Would you print all of the entries exactly, please, but without their pictures?

=== Saved entries ===
++++++

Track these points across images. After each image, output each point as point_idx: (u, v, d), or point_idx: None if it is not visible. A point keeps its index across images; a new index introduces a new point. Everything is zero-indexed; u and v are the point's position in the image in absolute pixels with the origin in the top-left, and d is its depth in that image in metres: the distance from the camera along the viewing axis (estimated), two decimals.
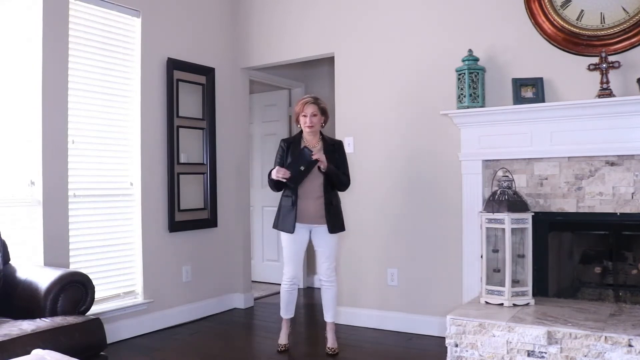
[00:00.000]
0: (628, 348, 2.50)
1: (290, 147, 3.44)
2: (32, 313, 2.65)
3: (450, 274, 3.71)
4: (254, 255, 5.58)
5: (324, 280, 3.50)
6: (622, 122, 3.07)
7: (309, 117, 3.38)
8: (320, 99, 3.49)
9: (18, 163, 3.31)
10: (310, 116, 3.38)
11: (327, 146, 3.45)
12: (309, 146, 3.39)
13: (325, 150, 3.42)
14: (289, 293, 3.55)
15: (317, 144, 3.45)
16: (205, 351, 3.55)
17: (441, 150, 3.77)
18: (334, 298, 3.52)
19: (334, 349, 3.44)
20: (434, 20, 3.82)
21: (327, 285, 3.50)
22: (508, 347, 2.78)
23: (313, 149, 3.38)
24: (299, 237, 3.43)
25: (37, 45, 3.35)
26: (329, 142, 3.49)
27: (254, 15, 4.71)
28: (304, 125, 3.41)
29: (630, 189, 3.14)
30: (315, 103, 3.42)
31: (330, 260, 3.46)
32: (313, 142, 3.45)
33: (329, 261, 3.46)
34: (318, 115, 3.41)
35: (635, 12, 3.13)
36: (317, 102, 3.43)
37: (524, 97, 3.36)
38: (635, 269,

++++++

=== WRITTEN SOLUTION ===
Track these points across images. After each image, output each point as point_idx: (u, v, d), or point_idx: None if it is not visible. A point keeps its index across images; a new index introduces a new point. Everything is zero-indexed; u and v are the point's position in the image in absolute pixels with the origin in the top-left, and d is its depth in that image in metres: the distance from the camera along the viewing axis (estimated), two decimals.
[00:00.000]
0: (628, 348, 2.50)
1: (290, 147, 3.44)
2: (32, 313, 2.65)
3: (450, 274, 3.71)
4: (254, 255, 5.58)
5: (324, 280, 3.50)
6: (622, 122, 3.07)
7: (309, 117, 3.38)
8: (320, 99, 3.49)
9: (18, 163, 3.31)
10: (310, 116, 3.38)
11: (327, 146, 3.45)
12: (309, 146, 3.39)
13: (325, 150, 3.42)
14: (289, 293, 3.55)
15: (317, 144, 3.45)
16: (205, 351, 3.55)
17: (441, 150, 3.77)
18: (334, 298, 3.52)
19: (334, 349, 3.44)
20: (434, 20, 3.82)
21: (327, 285, 3.50)
22: (508, 347, 2.78)
23: (313, 149, 3.38)
24: (299, 237, 3.43)
25: (37, 45, 3.35)
26: (329, 142, 3.49)
27: (254, 15, 4.71)
28: (304, 125, 3.41)
29: (630, 189, 3.14)
30: (315, 103, 3.42)
31: (330, 260, 3.46)
32: (313, 142, 3.45)
33: (329, 261, 3.46)
34: (318, 115, 3.41)
35: (635, 12, 3.13)
36: (317, 102, 3.43)
37: (524, 97, 3.36)
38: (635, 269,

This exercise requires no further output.